As regular readers have probably figured, I prefer the Friedman view as well.


What can I do about it?


If you believe inflation is imminent, there are 3 ways you can protect yourself. The first is to buy hard assets. The prices of real estate, commodities and even something like baseball cards or Harley Davidson motorcycles all have their prices positively affected by inflation. It will also affect the prices of the gasoline you buy, the food you eat and the electricity you use… so you had better hope the price of one rises faster than the price of the other. Still… it will be better to keep your money there than to leave it in the bank.

The second thing you can do is to buy currencies where you think the inflation would be lower. Currency exchange rates are directly and immediately affected by inflation rates. Typically the value of the high inflation currency falls and the price of the low inflation currency rises. But in today’s market there probably aren’t any currencies where inflation will be any lower where there aren’t other risks involved. (If you’re interested in this idea then you should google the phrase ‘competitive devaluation’ to learn more.) The short story is that in this environment I wouldn’t recommend this strategy for anyone who isn’t a pro.

The third thing you can do is to make sure you are a borrower and not a lender. If inflation skyrockets your mortgage won’t change a bit. If you have a 500K mortgage and it takes 100K to buy a Big Mac, then you can pay your mortgage off for the price of a decent meal. If however, you own bonds and are therefore a lender, their value is going to collapse because the coupon payments you get won’t be changing either.

How likely is any of this? Well… right now the largest debtor in the world is the US Treasury. That’s not going to change any time soon. Inflation helps debtors and hurts lenders, so you can decide for yourself.

But if interest rates begin to go up then the amount of money required to service our massive debt will also rise, and that makes the federal deficit math look apocalyptic REALLY quickly. What’s more, rising interest rates would slow economic growth and negatively affect the one economic number our politicians really do care about …. unemployment. Higher rates, slower growth, higher unemployment.

Under those conditions, more inflation is how I’d bet, even if wages and prices don’t demonstrate a rise anytime soon.

3 comments:

Damo Mackerel said...

Free New Jersey radio you may be interested in this video here:

The 21 evils of inflation:

http://video.google.com/videoplay?docid=-6484061137769305763#

Steven said...

"The more contemporary view (since Milton Friedman anyway) is that rising wages and prices are a symptom of inflation not a cause of it. The real cause of inflation is an increase in the supply of money."

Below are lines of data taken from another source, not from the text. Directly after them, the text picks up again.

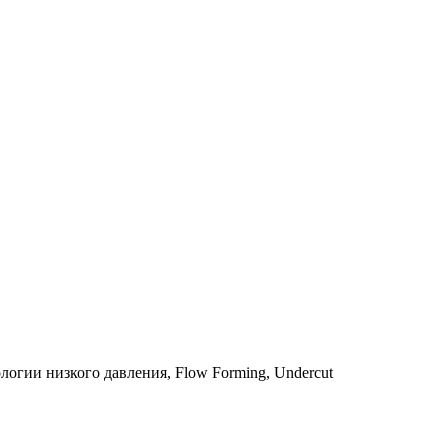
огии низкого давления, Flow Forming, Undercut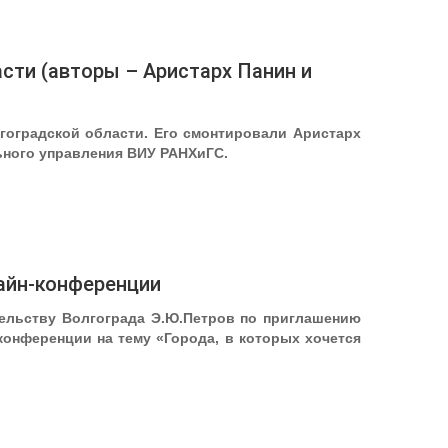
асти (авторы – Аристарх Панин и
гоградской области. Его смонтировали Аристарх
ьного управления ВИУ РАНХиГС.
лайн-конференции
тельству Волгограда Э.Ю.Петров по приглашению
конференции на тему «Города, в которых хочется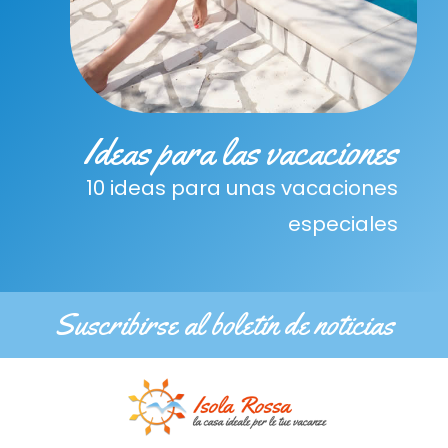
Ideas para las vacaciones
10 ideas para unas vacaciones
especiales
Suscribirse al boletín de noticias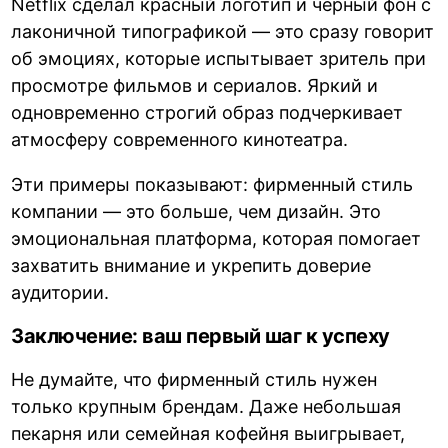
Netflix сделал красный логотип и черный фон с
лаконичной типографикой — это сразу говорит
об эмоциях, которые испытывает зритель при
просмотре фильмов и сериалов. Яркий и
одновременно строгий образ подчеркивает
атмосферу современного кинотеатра.
Эти примеры показывают: фирменный стиль
компании — это больше, чем дизайн. Это
эмоциональная платформа, которая помогает
захватить внимание и укрепить доверие
аудитории.
Заключение: ваш первый шаг к успеху
Не думайте, что фирменный стиль нужен
только крупным брендам. Даже небольшая
пекарня или семейная кофейня выигрывает,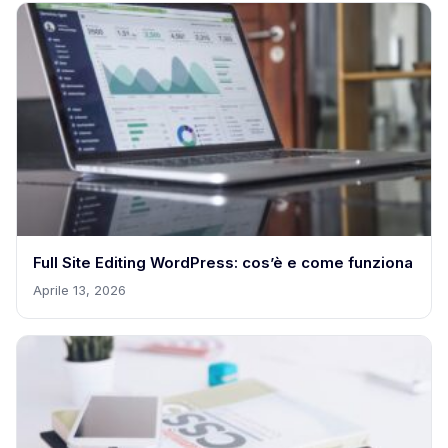
Full Site Editing WordPress: cos’è e come funziona
Aprile 13, 2026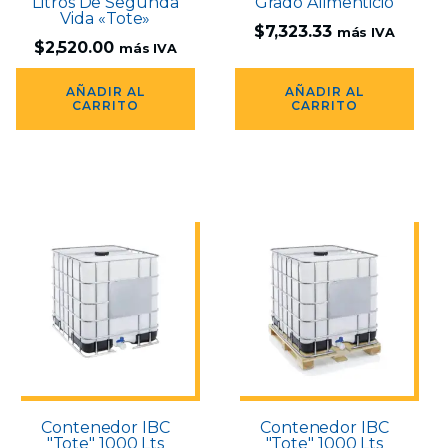
Litros De Segunda
Grado Alimenticio
Vida «Tote»
$
7,323.33
más IVA
$
2,520.00
más IVA
AÑADIR AL
AÑADIR AL
CARRITO
CARRITO
Contenedor IBC
Contenedor IBC
"Tote" 1000 Lts
"Tote" 1000 Lts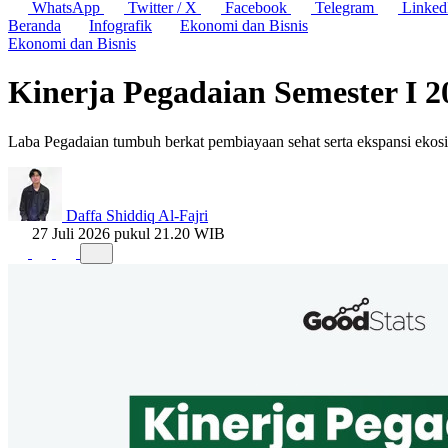
WhatsApp
Twitter / X
Facebook
Telegram
Linked
Beranda
Infografik
Ekonomi dan Bisnis
Ekonomi dan Bisnis
Kinerja Pegadaian Semester I 2
Laba Pegadaian tumbuh berkat pembiayaan sehat serta ekspansi ekosi
Daffa Shiddiq Al-Fajri
27 Juli 2026 pukul 21.20 WIB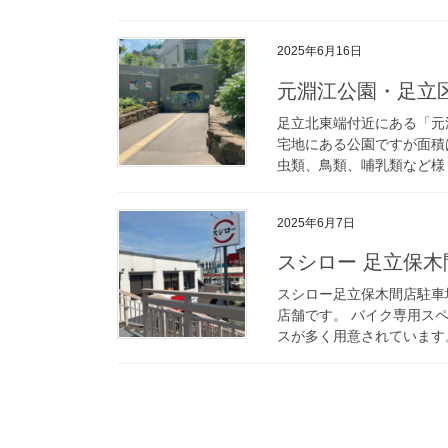
2025年6月16日
元淵江公園・足立
足立北東端付近にある「元
宅地にある公園ですが面積
虫類、鳥類、哺乳類など様々
2025年6月7日
スシロー 足立保木
スシロー足立保木間店駐車
店舗です。 バイク専用ス
スが多く用意されています。 住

God knows I hate to be critical since I agree with 99.9% of the things you write but this understanding didn't originate with Friedman. It goes back to at least 1912 in Ludwig von Mises The Theory of Money and Credit.

Tom said...

Don't be silly - I make tons of referential errors (to say nothing of my dyslexic spelling). In this case though I knew about Von Mises' work - it's just that it was pretty much completely ignored in the public sphere until Friedman managed to get himself on TV.

Maybe I should have said that it was a view that Friedman "popularized" instead.